Charity works at the Fandango Ballroom, where women sell dances and sometimes more to men. Uneducated and naive, she longs to find love and a safe, suburban life, but every man she falls for turns out to be corrupt. The musical is an odd pastiche, an adaptation of Fellini's film about a naive Italian prostitute, Nights of Cabiria, by the mild and incorrigibly middle-class American Neil Simon. So it doesn't know whether it wants to be raunchy or sunny, comic or tragic, and there are some really weird moments. Like the number about a hippie church, "The Rhythm of Life," in which a hugely Afro'd black pseudo-preacher leads his choir of drugged and ecstatic congregants in song. The sound is appealing, but the significance confusing; it's unclear whether this is intended as a sneer or a celebration. And the show's determinedly upbeat ending -- made slightly more upbeat here by director Scott Faris -- seems pretty hollow when we know Charity is doomed to a life of penury and destitution.

What saves this odd mix of fantasy and grim reality are the songs. With Cy Coleman's music and Dorothy Fields's lyrics, the show brims with wonderful numbers: "Big Spender," "If My Friends Could See Me Now," "There's Gotta Be Something Better Than This," "Baby, Dream Your Dream."

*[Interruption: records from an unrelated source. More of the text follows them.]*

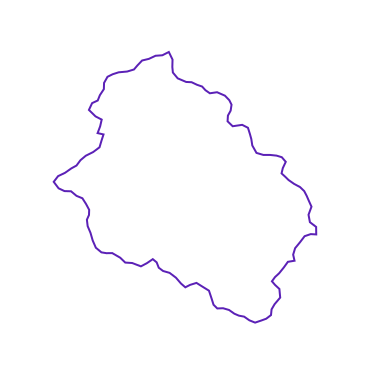 outline of Senador Amaral, Minas Gerais, Brazil, rotated 215°
{"feature_id": "56859067B51175740111103", "entity_name": "Senador Amaral", "entity_type": "district", "adm_level": 2, "iso_a3": "BRA", "parent_name": "Brazil", "parent_adm1": "Minas Gerais", "projection": "mercator", "projection_center": [-46.219, -22.558], "detail": "fine", "context": "isolated", "style": "outline", "palette": "violet", "viewbox_px": 384, "rotation_deg": 215, "n_neighbors": 0, "source": "geoboundaries", "source_scale": "gbopen_adm2", "svg_char_len": 1780}
<svg xmlns="http://www.w3.org/2000/svg" viewBox="0 0 384 384"><g transform="rotate(215 192 192)"><path d="M87.5,116.6L82.7,117.6L77.8,119.8L71.4,119.8L65.4,121.2L61.5,126.5L58.5,130.8L56.7,136.5L59.5,141.5L60.0,147.5L59.2,156.1L64.8,162.7L70.6,163.5L75.3,164.7L75.2,169.9L74.0,175.5L73.5,182.8L73.4,189.8L68.6,194.5L73.2,198.7L75.3,205.1L74.7,212.9L74.4,220.4L70.6,225.6L65.9,228.5L70.3,234.6L78.1,234.9L83.5,240.2L85.7,248.5L91.4,251.9L95.8,254.6L100.6,257.1L106.3,258.0L113.0,257.2L119.8,257.2L124.6,258.0L129.3,258.6L131.3,263.6L132.5,270.5L138.4,272.0L143.6,270.3L149.2,267.2L154.8,263.3L161.6,261.0L169.3,264.7L173.8,269.4L177.8,272.7L183.0,276.7L189.4,275.8L196.4,269.2L203.4,270.3L206.4,275.2L207.0,280.8L209.7,286.2L214.1,288.6L220.3,289.8L228.7,288.1L234.0,283.1L239.4,283.1L244.2,284.2L249.4,282.7L255.3,281.7L259.9,278.8L268.9,276.9L276.2,278.9L279.8,283.1L283.9,289.3L291.3,293.4L294.7,287.0L300.0,282.7L303.7,276.3L308.3,271.1L309.3,264.4L309.8,259.1L314.2,253.5L320.7,248.0L324.5,243.0L327.3,237.9L326.6,230.9L323.2,225.7L323.0,218.5L321.7,212.9L324.8,207.5L323.5,200.1L314.4,198.6L307.5,199.5L304.9,193.1L303.1,186.1L297.5,188.4L295.7,182.5L293.4,175.6L295.9,168.0L299.8,160.8L301.6,154.1L301.8,147.4L304.4,142.1L307.0,134.9L310.8,128.2L311.1,121.0L303.4,118.5L297.0,119.6L291.5,123.2L284.4,122.6L278.2,124.0L271.9,121.4L266.0,118.4L263.2,114.1L262.2,109.0L257.9,104.2L251.7,100.3L245.5,95.3L238.8,91.2L231.6,90.6L227.0,92.8L222.3,96.2L213.1,97.0L206.2,95.9L200.3,99.5L191.2,101.8L188.1,107.9L185.6,114.5L180.6,114.1L175.8,110.9L170.4,110.7L164.0,112.9L156.0,112.6L148.5,110.7L142.8,110.1L140.3,114.8L136.2,120.1L128.5,120.5L121.5,120.9L114.9,116.0L109.7,112.0L104.5,111.1L99.9,114.6L94.0,116.6L87.5,116.6Z" fill="none" stroke="#5b21b6" stroke-width="2"/></g></svg>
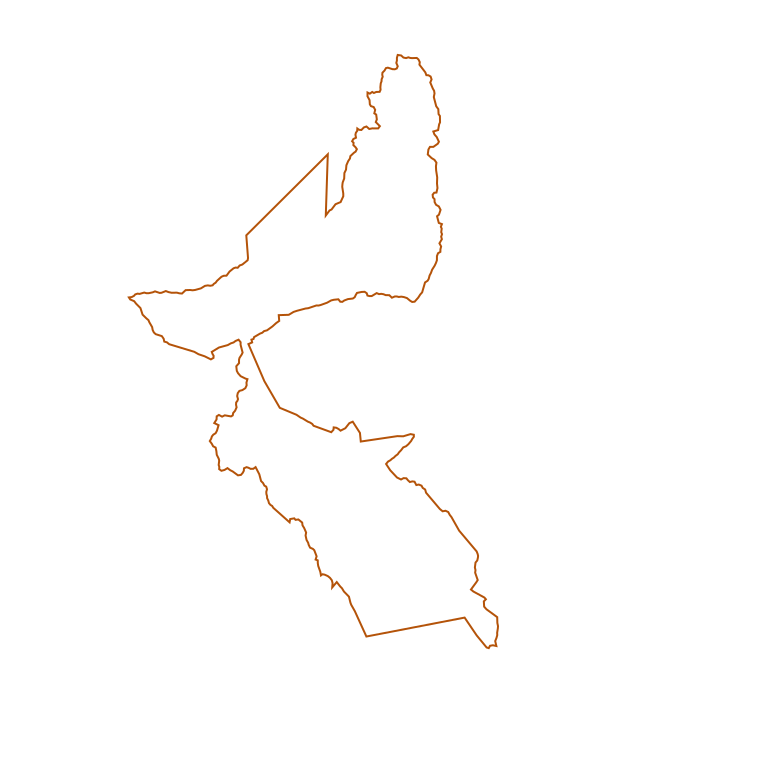 the district of Sobral, Ceará, Brazil, rotated 242°
{"feature_id": "56859067B25593631860956", "entity_name": "Sobral", "entity_type": "district", "adm_level": 2, "iso_a3": "BRA", "parent_name": "Brazil", "parent_adm1": "Ceará", "projection": "mercator", "projection_center": [-40.186, -3.856], "detail": "fine", "context": "isolated", "style": "outline", "palette": "amber", "viewbox_px": 768, "rotation_deg": 242, "n_neighbors": 0, "source": "geoboundaries", "source_scale": "gbopen_adm2", "svg_char_len": 6165}
<svg xmlns="http://www.w3.org/2000/svg" viewBox="0 0 768 768"><g transform="rotate(242 384 384)"><path d="M204.4,251.4L197.1,251.6L169.3,249.9L139.9,345.5L118.5,347.8L103.2,350.9L101.6,352.5L103.1,354.7L102.2,357.5L99.9,360.2L104.8,361.5L106.9,364.0L109.1,366.1L111.2,367.1L114.8,369.8L116.7,371.0L119.8,371.9L125.0,374.5L137.0,368.7L140.4,367.9L145.2,370.1L146.1,372.9L148.3,372.4L158.8,365.5L161.7,364.3L165.6,372.4L166.9,374.7L174.6,375.9L176.7,377.4L179.3,378.1L183.4,381.0L184.4,383.5L186.6,385.4L188.1,386.4L190.0,386.9L192.7,387.2L219.2,381.5L234.8,381.1L237.6,380.6L240.8,380.6L243.2,378.8L244.1,376.0L247.5,374.6L268.3,370.1L271.5,370.8L274.1,369.4L276.6,369.4L278.9,367.5L279.6,365.1L283.4,365.1L284.7,363.3L285.3,360.8L287.9,359.9L290.2,359.5L291.7,357.1L291.7,354.2L295.3,351.6L304.9,349.0L312.4,348.3L313.6,351.1L313.7,353.9L314.2,355.8L314.4,358.2L315.1,360.4L315.5,363.1L316.6,365.2L317.5,368.0L319.0,371.2L318.7,374.3L319.4,377.3L321.0,381.3L322.2,383.1L323.4,385.6L325.2,386.5L327.3,383.9L328.8,376.4L331.7,371.3L344.1,336.5L352.1,339.8L365.4,338.7L365.7,335.0L363.1,329.1L363.2,323.7L365.5,322.8L367.7,321.4L369.3,319.2L367.3,317.9L366.2,314.8L380.2,302.2L382.4,301.9L384.7,300.6L386.5,299.1L391.6,296.1L393.5,294.6L397.9,292.3L411.9,280.8L442.7,279.7L482.9,283.0L482.6,287.1L485.4,287.8L485.0,289.9L486.4,291.3L486.7,298.3L486.4,300.6L487.0,303.0L486.3,305.9L487.2,312.5L488.4,317.3L488.9,321.1L494.2,323.4L489.8,332.4L490.1,338.0L489.5,341.5L487.5,350.1L486.5,352.7L485.1,361.1L484.0,363.1L483.5,365.0L482.5,371.9L482.6,376.6L481.9,379.3L480.2,383.5L477.2,384.0L476.1,385.8L476.4,388.1L475.9,392.0L474.1,396.6L474.4,398.9L475.9,400.9L477.1,402.9L475.8,407.4L474.5,410.2L472.2,411.4L469.9,410.9L468.5,412.4L467.4,414.4L467.7,420.2L465.7,421.8L464.9,423.9L463.5,425.7L461.7,427.2L459.9,430.4L456.5,431.5L456.2,434.6L455.3,436.4L453.9,437.9L453.0,440.3L451.4,442.4L449.1,444.6L445.2,446.2L443.2,447.4L442.3,449.7L444.2,454.8L446.0,458.0L447.0,460.7L454.4,467.9L454.7,471.0L455.8,472.8L458.4,475.2L460.1,477.7L462.3,480.1L464.7,484.3L466.5,486.7L468.4,488.8L472.1,490.8L474.1,493.1L474.2,495.8L476.5,497.1L478.6,499.0L482.2,499.0L484.7,503.1L487.2,503.6L489.1,505.6L491.2,505.8L494.1,507.9L496.1,508.0L498.0,510.2L500.5,508.0L507.2,509.6L507.7,512.0L511.2,515.7L515.0,515.8L517.8,514.1L520.9,514.1L523.5,515.4L525.7,514.8L528.3,515.8L529.3,518.1L528.4,520.2L531.9,523.2L536.1,524.9L541.5,528.0L548.1,530.3L551.9,532.1L554.8,534.2L558.2,533.8L561.1,532.1L566.1,530.4L570.2,533.3L571.8,535.9L570.2,538.9L570.9,544.3L572.1,546.2L577.3,546.5L580.7,545.7L583.8,546.1L582.8,551.0L587.4,554.6L588.7,556.3L594.4,559.2L596.7,558.9L601.2,561.0L604.7,560.5L614.0,562.7L616.8,565.0L619.4,565.9L621.9,565.8L628.5,566.4L630.6,569.0L633.6,569.5L635.7,568.2L636.8,566.4L639.8,566.8L649.3,565.2L651.4,566.7L654.4,566.8L656.5,566.0L658.6,561.7L659.6,560.2L661.0,558.9L661.4,556.5L663.1,554.4L666.0,553.4L668.1,550.6L665.9,548.5L663.6,547.3L661.7,545.6L658.1,545.3L656.6,543.4L656.8,541.3L658.0,539.3L661.5,535.9L662.0,534.0L660.5,531.6L659.6,528.8L657.8,527.6L655.9,527.1L654.2,525.0L652.4,523.9L651.0,522.3L647.7,520.1L645.4,519.1L644.0,517.3L645.5,514.3L645.7,511.7L647.4,510.7L647.0,507.8L649.1,506.3L645.8,504.5L641.4,504.5L637.6,502.8L635.5,502.9L633.4,504.9L630.2,504.9L627.5,502.5L625.6,503.6L621.0,501.9L619.1,499.7L613.6,501.4L612.4,498.9L615.2,493.7L616.1,490.7L619.6,489.4L620.0,486.7L618.9,483.3L620.2,481.3L622.1,480.4L620.0,479.1L619.1,477.2L617.5,475.8L614.6,474.9L614.7,472.0L613.3,469.8L611.3,470.4L609.3,469.1L606.5,470.0L604.1,470.3L602.5,468.0L602.3,466.1L601.0,461.3L599.1,459.8L597.6,457.0L594.8,453.5L591.1,451.1L588.9,448.1L584.1,445.3L581.4,442.2L579.9,441.1L577.7,439.7L571.4,437.5L568.9,436.2L565.0,431.1L565.5,425.6L562.7,419.6L562.8,417.4L560.1,411.7L613.2,442.2L579.9,332.2L559.1,323.1L557.3,321.7L556.0,315.0L556.4,312.2L555.3,309.4L556.5,307.6L556.8,305.5L555.8,300.4L553.6,295.8L554.8,293.3L555.0,290.9L553.5,285.0L552.5,282.9L552.3,280.7L551.6,279.0L552.3,276.7L553.8,274.7L554.7,272.0L554.4,267.2L555.7,261.4L556.6,259.0L558.0,257.0L560.0,252.9L558.7,248.1L560.2,245.8L561.9,244.0L564.2,239.4L566.3,236.9L568.5,235.0L569.0,230.4L569.7,228.7L573.3,225.3L573.5,222.9L574.7,218.7L575.6,217.0L577.3,215.2L578.3,210.5L579.5,208.8L579.9,206.4L579.2,204.6L579.2,202.0L580.2,199.4L577.8,199.6L574.4,202.3L571.4,202.8L565.4,204.6L558.6,203.4L553.5,205.0L551.0,206.0L548.6,205.8L543.1,206.0L540.3,205.1L537.6,205.0L535.2,205.8L530.6,210.3L527.4,210.7L524.6,209.9L522.7,211.9L520.0,213.0L501.5,231.6L497.4,234.2L492.6,238.7L487.0,242.7L487.1,245.7L488.9,246.8L491.0,246.7L493.2,247.0L493.7,255.4L491.7,264.4L491.8,267.8L491.3,270.7L491.7,273.1L491.4,276.4L488.2,277.0L486.0,275.8L478.1,273.9L476.9,272.3L474.9,268.7L473.5,267.4L470.5,265.8L469.0,261.9L464.7,260.2L462.0,260.2L458.2,261.1L453.6,264.4L452.4,265.7L449.8,263.2L447.3,262.1L445.4,259.6L445.1,256.1L445.8,253.1L444.6,250.6L442.3,248.7L439.2,248.0L437.9,246.6L437.1,244.8L435.1,243.6L432.6,242.9L430.3,240.0L429.2,237.2L427.3,235.7L427.2,233.7L431.1,228.7L431.2,225.7L434.2,223.7L434.0,221.1L431.3,219.5L429.2,215.8L425.3,218.6L421.2,214.6L419.6,212.2L419.4,209.5L418.5,207.4L416.8,205.7L415.4,203.4L412.1,203.9L409.2,203.9L406.9,205.5L403.5,204.5L400.0,203.1L395.6,203.0L393.7,202.5L390.1,200.0L388.2,199.7L386.2,198.5L383.7,199.7L383.0,202.8L383.2,206.3L380.0,207.8L377.9,209.3L371.9,212.2L370.9,215.0L371.9,217.6L373.2,219.5L375.3,220.8L375.1,223.6L373.7,225.0L371.7,226.4L370.5,228.8L370.9,231.6L362.8,231.5L356.0,229.9L353.4,230.7L350.4,230.7L348.7,231.8L346.0,231.3L344.0,229.4L342.0,228.5L339.9,228.1L338.1,227.2L335.4,227.1L332.8,226.5L330.5,227.0L328.8,228.0L326.7,228.1L306.2,235.7L308.8,237.8L307.5,241.7L305.6,242.1L304.6,244.8L300.1,246.7L297.4,245.7L294.4,245.9L289.4,245.5L287.0,243.6L282.6,242.4L279.5,242.5L277.4,242.0L274.2,241.9L271.8,243.8L270.0,244.4L263.5,243.6L261.1,241.2L259.4,242.7L256.8,241.4L254.2,240.5L248.1,239.6L244.6,238.5L244.9,240.4L243.5,242.1L240.8,244.2L238.2,245.3L235.2,245.8L232.3,245.1L228.7,242.8L231.3,249.3L225.7,250.3L223.4,251.0L219.6,251.2L212.7,253.2L206.7,251.7L204.4,251.4Z" fill="none" stroke="#b45309" stroke-width="2"/></g></svg>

In the original Broadway production, the other selling point was Bob Fosse's spiky, savage choreography, performed to perfection by his wife, Gwen Verdon, as the first Charity. I have mixed feelings about Wayne Cilento's choreography here. I like the bowler-hatted strutting of "I'm a Brass Band," for example. But the fake boxing moves that keep popping up, the endless hip wiggling of "Rich Man's Frug" and the way Cilento denotes sleaze, with out-thrust rumps and a little skirt-flapping move that makes the women look as if they're cooling off their private parts, leaves me cold. The dancers in the chorus are so strong, I found myself wishing they had something better to do, even wondering if they minded the dopey moves they'd been given.

Ringwald, on the other hand, can barely dance at all. She's game and manages a kick or two, and there's something sweet about her clumsiness, but Verdon she's not. As a singer, she brings strength and richness to the lower register, but hers isn't a stunning voice, either. Nor does she exactly fit the character of Charity. She's no waif, but solidly grounded. Still, none of this matters: There are women in the chorus who could probably outdance and outsing Ringwald a thousand times, but none would bring the subtlety and vulnerability to the role that she does. You care about her Charity. You root for her.

Ringwald is far from the production's only strength. Amanda Watkins gives us a standard-issue cynical New Yorker in Nickie, but she has a terrific vitality and dances brilliantly. Every one of Kisha Howard's little squeaks as Helene was amplified by the giggles of a group of women sitting behind me; annoying as they were, I understood their enthusiasm. Howard is funny, and she has a wonderful, Nell Carterish voice. When she and Watkins sing "Baby, Dream Your Dream" together, you want it to go on and on and on. Richard Ruiz, who plays Herman, has a glorious tenor but, unfortunately, very little solo singing to do. I'd suggest silencing the chorus, cutting down the extraneous business and letting him have "I Love to Cry at Weddings" all to himself. Best of all, though, is Guy Adkins's performance as Charity's neurotic lover, Oscar. He's puckish and physically slight, with a fine voice, and so light on his feet that every step he takes looks like dance. When Oscar finds himself stuck in an elevator with Charity, his shenanigans as he literally climbs the walls have to be seen to be believed. He also gives the character depth and dimensionality.

Musicals these days tend to consist of nothing but surface: color and glitz, a hard, empty shell of percussive sound and loud, quavering song, expensive and elaborate sets and costumes, mechanical dancing and soulless acting. But despite its flaws -- perhaps in a way because of them -- this production of Sweet Charity restores the heart to the musical enterprise.